All in, it was a relaxing week although we did not stick solely to turning ourselves lobster-red by the pool. We took a day trip out to Gubbio, a lovely medieval town just north of Perugia and, on another day, drove a circuit taking in Lake Trasimeno, Citta della Pieve and Orvieto. Pieve is an old walled town with lots of character and many, many churches. It also claims ’the narrowest alley in Italy’ in Vicolo Baciadonne (Kisswomen Passage) which is less than half a metre wide at its narrowest. Orvieto too is a beautiful town with a striking duomo at its heart, the external colours of which (striped in light and dark stone) reminded me of the duomo in Siena. In fact, the colour palatte of the area is gorgeous: the greenery (numerous woodlands, young crops in the fields, hedges) against the light, sandy-coloured earth, the light rose of building walls, the darker tones of the sun-bleached curved terracotta roof tiles and, standing out aganst all, the bone white of civic and religious infrastructure. However, along with a feast for the eyes comes a test for the muscles, mainly those powering the legs. I thought Ramsbottom was hilly but it has nothing on these towns: everything one might wish to see involves steep ascents on cobbled paths. As you stagger ever upwards, sweating and daring not to look at how far you still need to climb, you need to remain vigilant for cars, vans and, of course, scooters. There are virtually no areas in these old towns that are 'pedestrian only’ as the streets are too narrow to cater for such niceties. You can only pray that God is protecting you, the poor pilgrim, as you progress slowly to the architectural gem that (invariably) sits at the highest point in the region.
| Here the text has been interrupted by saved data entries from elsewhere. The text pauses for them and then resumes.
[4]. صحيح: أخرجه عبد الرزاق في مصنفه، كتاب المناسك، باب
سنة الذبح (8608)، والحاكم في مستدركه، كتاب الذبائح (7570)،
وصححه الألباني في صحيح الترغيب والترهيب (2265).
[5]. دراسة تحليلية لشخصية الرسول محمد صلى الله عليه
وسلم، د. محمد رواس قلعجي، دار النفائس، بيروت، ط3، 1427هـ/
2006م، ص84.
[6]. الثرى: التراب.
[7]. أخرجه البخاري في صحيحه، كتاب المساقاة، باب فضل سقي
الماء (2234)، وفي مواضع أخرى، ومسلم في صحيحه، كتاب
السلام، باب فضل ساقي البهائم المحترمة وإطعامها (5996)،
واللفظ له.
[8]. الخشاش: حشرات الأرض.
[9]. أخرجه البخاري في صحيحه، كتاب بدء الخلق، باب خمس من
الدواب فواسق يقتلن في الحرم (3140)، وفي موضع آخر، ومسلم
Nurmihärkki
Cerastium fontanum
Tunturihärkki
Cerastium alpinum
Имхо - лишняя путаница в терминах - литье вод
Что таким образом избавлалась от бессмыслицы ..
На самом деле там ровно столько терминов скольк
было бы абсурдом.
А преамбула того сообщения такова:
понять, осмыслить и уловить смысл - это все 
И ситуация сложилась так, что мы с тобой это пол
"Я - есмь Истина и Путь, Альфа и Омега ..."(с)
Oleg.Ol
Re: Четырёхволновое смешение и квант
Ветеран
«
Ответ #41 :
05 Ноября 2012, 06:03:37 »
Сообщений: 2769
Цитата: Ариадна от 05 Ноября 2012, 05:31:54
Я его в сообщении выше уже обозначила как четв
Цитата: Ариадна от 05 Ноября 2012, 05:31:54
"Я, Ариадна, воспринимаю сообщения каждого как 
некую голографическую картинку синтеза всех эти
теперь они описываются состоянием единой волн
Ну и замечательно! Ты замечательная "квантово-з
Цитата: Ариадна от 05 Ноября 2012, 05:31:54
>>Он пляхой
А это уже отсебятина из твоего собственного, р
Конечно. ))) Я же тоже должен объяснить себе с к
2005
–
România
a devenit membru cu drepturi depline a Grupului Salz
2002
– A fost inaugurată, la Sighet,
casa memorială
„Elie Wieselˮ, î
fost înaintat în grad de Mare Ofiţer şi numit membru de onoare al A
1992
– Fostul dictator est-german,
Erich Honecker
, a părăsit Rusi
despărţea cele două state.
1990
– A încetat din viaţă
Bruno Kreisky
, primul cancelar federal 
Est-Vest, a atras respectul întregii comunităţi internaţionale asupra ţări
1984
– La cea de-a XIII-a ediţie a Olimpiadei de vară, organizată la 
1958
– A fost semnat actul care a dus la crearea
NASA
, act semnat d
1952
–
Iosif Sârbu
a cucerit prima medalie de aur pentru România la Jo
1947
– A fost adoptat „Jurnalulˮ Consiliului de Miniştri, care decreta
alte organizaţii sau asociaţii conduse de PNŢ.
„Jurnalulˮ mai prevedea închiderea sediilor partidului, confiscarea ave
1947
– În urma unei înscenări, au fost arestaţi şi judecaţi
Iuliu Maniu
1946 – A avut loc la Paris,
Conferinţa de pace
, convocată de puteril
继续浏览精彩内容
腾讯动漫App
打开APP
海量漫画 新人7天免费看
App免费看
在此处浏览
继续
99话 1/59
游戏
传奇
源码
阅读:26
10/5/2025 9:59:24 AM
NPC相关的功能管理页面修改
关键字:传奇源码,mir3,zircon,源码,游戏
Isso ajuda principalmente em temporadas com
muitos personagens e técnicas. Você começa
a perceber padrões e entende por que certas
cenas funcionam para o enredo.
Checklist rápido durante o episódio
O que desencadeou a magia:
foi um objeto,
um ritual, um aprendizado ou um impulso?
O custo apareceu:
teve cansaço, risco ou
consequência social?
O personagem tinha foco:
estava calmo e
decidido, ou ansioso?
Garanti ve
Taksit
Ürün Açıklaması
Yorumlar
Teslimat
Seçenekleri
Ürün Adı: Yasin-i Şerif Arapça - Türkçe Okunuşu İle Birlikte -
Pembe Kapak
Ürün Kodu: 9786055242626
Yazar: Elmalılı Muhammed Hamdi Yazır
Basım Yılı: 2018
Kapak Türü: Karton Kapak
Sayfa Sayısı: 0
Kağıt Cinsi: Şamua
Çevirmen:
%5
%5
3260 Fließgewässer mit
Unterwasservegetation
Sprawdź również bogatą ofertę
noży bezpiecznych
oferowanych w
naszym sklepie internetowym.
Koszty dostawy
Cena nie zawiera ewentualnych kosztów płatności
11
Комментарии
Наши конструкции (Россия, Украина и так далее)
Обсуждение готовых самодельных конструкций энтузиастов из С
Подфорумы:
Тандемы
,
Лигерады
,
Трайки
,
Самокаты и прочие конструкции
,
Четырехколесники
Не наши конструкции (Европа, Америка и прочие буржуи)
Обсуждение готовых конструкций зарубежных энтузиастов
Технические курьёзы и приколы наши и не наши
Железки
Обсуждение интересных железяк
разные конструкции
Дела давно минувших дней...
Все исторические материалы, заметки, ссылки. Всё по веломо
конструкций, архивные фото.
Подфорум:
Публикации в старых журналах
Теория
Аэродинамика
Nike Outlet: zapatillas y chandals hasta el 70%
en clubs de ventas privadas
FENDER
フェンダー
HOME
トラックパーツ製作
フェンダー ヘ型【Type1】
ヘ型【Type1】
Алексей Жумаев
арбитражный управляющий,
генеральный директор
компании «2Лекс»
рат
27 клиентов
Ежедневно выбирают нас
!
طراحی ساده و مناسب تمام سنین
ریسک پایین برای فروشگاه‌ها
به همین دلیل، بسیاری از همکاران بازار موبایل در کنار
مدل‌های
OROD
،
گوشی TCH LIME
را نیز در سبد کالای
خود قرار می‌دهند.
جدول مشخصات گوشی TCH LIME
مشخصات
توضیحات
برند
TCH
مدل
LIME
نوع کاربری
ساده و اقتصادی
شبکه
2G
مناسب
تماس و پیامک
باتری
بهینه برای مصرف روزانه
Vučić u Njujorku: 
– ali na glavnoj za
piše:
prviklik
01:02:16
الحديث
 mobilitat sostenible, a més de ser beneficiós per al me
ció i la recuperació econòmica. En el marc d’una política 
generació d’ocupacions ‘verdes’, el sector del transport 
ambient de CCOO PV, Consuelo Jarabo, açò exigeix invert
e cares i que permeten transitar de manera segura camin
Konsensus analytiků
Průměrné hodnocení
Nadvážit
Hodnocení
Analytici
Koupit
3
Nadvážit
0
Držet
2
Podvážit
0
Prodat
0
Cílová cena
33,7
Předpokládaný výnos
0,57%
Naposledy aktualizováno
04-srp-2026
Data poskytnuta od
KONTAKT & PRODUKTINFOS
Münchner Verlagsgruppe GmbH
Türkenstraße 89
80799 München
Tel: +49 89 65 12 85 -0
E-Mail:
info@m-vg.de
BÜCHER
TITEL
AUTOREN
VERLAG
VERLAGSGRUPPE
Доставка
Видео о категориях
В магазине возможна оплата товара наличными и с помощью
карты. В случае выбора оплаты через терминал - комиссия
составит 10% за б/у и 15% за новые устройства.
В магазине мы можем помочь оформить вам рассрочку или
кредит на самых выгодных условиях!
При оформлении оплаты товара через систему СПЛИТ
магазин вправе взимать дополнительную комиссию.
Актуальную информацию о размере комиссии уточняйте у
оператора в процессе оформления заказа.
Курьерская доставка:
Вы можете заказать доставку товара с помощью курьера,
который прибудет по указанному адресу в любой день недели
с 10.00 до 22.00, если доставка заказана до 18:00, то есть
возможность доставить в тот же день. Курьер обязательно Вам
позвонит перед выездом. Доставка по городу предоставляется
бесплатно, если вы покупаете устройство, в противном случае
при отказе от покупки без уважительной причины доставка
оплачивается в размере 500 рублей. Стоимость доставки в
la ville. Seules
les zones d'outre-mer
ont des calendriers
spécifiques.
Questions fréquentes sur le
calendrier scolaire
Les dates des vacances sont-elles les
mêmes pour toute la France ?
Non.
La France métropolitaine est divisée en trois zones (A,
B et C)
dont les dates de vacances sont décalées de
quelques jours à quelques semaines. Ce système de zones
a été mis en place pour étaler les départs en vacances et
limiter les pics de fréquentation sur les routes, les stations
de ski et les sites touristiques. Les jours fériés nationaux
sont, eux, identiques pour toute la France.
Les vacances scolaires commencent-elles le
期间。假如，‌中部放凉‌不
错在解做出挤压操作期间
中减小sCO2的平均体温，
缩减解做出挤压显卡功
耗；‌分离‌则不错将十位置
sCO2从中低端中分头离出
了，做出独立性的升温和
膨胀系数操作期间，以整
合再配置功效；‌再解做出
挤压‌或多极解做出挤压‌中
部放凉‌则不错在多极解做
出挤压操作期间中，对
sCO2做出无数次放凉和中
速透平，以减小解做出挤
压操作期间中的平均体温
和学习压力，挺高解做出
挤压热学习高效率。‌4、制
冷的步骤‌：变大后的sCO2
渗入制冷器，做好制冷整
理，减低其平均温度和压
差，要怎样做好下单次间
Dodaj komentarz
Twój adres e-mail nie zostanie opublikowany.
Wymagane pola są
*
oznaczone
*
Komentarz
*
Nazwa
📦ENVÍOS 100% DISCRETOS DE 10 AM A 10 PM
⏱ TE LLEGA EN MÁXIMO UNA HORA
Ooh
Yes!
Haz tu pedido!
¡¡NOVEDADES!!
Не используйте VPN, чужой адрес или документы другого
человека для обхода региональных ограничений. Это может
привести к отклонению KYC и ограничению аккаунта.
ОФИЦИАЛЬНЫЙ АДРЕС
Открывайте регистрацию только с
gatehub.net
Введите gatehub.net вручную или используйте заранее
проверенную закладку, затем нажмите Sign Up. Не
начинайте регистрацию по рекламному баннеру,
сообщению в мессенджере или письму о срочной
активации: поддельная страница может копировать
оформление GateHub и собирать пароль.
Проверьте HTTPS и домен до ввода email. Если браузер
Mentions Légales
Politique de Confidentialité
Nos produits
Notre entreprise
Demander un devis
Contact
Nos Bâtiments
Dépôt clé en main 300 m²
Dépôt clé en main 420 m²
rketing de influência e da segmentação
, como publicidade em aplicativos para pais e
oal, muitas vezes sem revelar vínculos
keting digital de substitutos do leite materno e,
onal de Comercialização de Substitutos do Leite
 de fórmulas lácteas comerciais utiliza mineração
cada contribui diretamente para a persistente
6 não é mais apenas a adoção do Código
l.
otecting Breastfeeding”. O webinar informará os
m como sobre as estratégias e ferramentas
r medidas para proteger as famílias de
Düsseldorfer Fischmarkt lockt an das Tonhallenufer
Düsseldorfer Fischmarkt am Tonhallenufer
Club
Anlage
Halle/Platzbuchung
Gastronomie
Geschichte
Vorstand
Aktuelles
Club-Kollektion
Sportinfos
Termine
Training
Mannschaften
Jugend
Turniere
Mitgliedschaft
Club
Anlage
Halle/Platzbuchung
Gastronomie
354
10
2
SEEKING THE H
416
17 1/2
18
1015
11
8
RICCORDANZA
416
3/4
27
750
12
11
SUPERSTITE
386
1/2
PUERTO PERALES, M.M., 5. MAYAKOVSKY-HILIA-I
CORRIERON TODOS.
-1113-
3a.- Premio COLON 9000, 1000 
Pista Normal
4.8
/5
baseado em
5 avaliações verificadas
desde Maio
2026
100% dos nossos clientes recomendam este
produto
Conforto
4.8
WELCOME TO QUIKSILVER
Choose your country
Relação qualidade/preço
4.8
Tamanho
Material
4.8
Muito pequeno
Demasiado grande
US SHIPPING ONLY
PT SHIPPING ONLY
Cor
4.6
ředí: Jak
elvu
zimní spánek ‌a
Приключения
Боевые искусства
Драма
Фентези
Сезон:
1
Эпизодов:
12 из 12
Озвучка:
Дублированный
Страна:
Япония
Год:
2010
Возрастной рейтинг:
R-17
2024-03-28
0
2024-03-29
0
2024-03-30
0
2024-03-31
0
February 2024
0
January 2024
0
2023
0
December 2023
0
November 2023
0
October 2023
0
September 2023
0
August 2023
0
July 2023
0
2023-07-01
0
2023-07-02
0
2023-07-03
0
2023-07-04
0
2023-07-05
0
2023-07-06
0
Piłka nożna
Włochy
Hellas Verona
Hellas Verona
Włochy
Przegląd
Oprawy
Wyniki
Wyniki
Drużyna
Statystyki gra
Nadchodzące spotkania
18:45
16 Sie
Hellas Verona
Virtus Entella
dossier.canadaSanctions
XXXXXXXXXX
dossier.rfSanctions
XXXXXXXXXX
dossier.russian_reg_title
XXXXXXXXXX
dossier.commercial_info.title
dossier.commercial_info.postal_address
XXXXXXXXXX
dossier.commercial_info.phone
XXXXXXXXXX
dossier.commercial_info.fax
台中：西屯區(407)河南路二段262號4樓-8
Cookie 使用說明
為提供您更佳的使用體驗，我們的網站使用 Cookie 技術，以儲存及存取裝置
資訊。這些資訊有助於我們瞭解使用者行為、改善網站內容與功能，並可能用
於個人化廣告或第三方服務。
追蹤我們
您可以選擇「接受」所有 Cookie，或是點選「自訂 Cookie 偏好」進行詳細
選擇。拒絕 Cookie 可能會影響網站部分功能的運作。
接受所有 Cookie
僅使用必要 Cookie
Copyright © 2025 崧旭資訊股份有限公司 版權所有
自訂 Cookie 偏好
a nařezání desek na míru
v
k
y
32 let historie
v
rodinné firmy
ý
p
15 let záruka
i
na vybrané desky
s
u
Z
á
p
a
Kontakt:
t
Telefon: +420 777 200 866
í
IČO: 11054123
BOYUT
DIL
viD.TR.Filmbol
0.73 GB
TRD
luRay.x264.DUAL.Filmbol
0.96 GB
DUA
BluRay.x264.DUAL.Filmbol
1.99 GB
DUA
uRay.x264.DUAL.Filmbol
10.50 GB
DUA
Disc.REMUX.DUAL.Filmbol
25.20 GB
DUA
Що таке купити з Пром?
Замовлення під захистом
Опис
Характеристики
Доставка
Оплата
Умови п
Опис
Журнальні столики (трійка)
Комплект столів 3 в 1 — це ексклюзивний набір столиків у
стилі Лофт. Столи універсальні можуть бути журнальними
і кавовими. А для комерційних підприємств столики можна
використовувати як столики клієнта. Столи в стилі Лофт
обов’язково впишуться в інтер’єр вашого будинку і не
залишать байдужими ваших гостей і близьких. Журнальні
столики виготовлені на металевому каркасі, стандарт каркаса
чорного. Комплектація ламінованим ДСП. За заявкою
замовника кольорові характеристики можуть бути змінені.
One final note: aside from the man-made beauty that we got to see during our week in the villa, there are two memorable moments that were provided by nature. Firstly, sitting outside following a meal, we carried on talking and opened another bottle of wine as the sun went down. Although there were meant to be external lights, we never did find out how to turn them on so, after a time, we found ourselves sitting out with just enough light to enable us to find our wine glasses. Suddenly we saw first one, then two or three and finally, many, many firelies were flitting between plants around us, a magical display of natural fairy lights! Secondly, preceding a storm, we were treated to an hour or more of lightning flashing among the dark clouds of the afternoon sky before we had to move inside as the rain began. That show was good but the sounds that accompanied it were even better: throughout that period, there was virtually no break in the sound of thunder. While the flashes were numerous, they remained discrete, but there was no way of knowing when one thunderclap began and another ended, an endless gigantic ‘grumbling’ in the hills around us. Truly, that was rolling thunder.